I'm Done Taking Stock

Sejak November, perasaanku diliputi kegelisahan karena masalah datang bertubi-tubi, seakan ingin menelanku hidup-hidup. Aku mencari pelarian dengan pergi ke luar kota maupun luar negeri dengan sisa-sisa uang yang kumiliki, berusaha mencari pengalihan akan kesusahan yang kurasakan ini. Ya, aku melarikan diri, betapa bodohnya tindakan itu. Dan pelarian diri yang kulakukan adalah saat bulan Januari, saat itu kupikir setidaknya ada aktivitas di luar kota yang aku lakukan, fokus sesuatu yang masih bersifat produktif. Namun, bertolak dari sana, aku mesti menghadapi rentetan masalah itu lagi. Masalah yang tidak tahu kapan selesainya. Februari dan Maret adalah titik balik hidupku yang terasa seperti neraka. Ketidakpastian, rasa cemas, masalah-masalah besar, merasa dipermainkan, dan segala hal buruk terjadi secara bersamaan. Bahkan bisa kukatakan sampai sekarang aku masih berusaha bertahan hidup menghadapi semuanya. Ya, hidup makin menyeretku jatuh terjerembap dalam jurang kelam yang tak pernah kupikirkan sebelumnya.

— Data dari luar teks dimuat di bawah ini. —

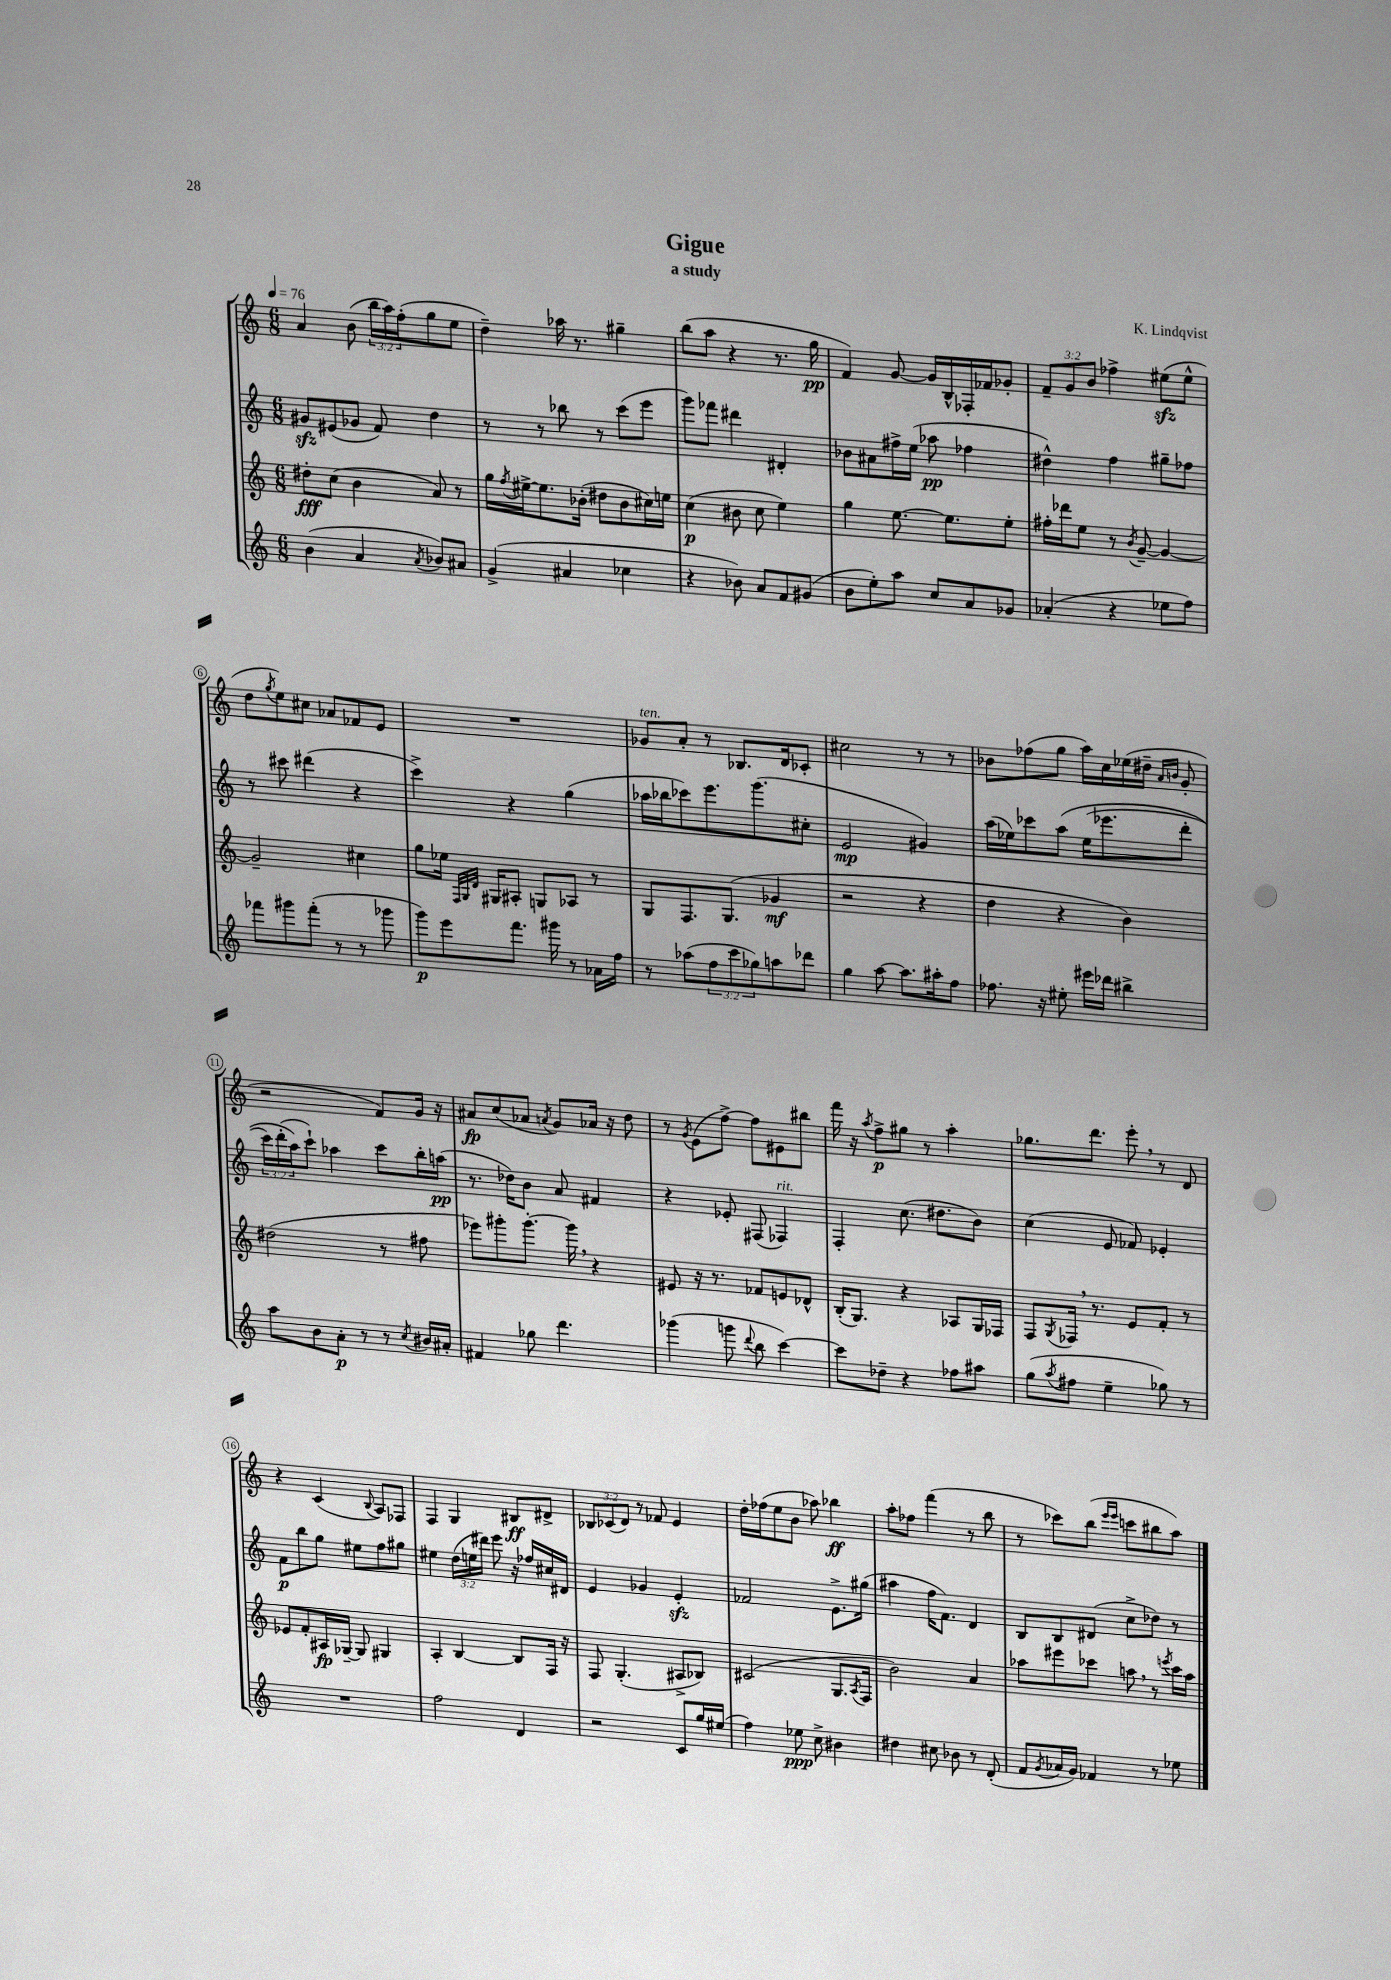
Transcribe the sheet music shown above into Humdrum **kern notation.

Titik terendah dalam hidup yang kupikir pernah kulalui beberapa tahun lalu adalah tempat paling dalam ternyata belum ada apa-apanya dengan kondisi saat ini yang berkali-kali lipat lebih dalam, lebih menukik, lebih terasa sakitnya, dan lebih menghunjam seluruh diriku hingga aku membiru. 

Aku babak belur.

Bahkan masalah-masalah yang kuhadapi makin terasa berat, dan rasanya aku tidak tahu apa yang mesti kulakukan. Dan yang paling membuat pikiranku tidak keruan adalah orang yang paling kupercaya—orang nomor satu yang merupakan manusia favoritku yang kuanggap sebagai rumah dan kupikir akan membuatku bisa menghadapi kejamnya hidup—justru membuangku dan menganggap eksistensiku adalah sampah mengganggu yang harus lekas dienyahkan. Bahkan dengan mudahnya dia mempermainkan perasaanku, menyeret-nyeretku pada kondisi yang membuatku tertekan padahal dia pun tahu apa yang sedang kuhadapi. Alasannya sangat bisa dimaklumi: dia ingin fokus pada ujian, ingin fokus pada hidup, ingin segera mengaktualisasikan diri. Sejujurnya aku tidak keberatan. Aku sangat mendukung keputusan itu. Aku tidak pernah mau jadi alasan seseorang mematahkan impiannya. Namun, dari sikapnya pun aku sadar aku hanya benalu yang menggerogoti pikirannya, sekadar lintah yang mengisap darahnya sampai-sampai dia tidak bisa fokus mengejar impiannya jika ada di dekatku. Aku bagai rutinitas menyebalkan yang mesti dia lalui tiap harinya. Keadaanku sungguh sangat menyedihkan karena tidak lebih dari sosok yang tidak dianggap.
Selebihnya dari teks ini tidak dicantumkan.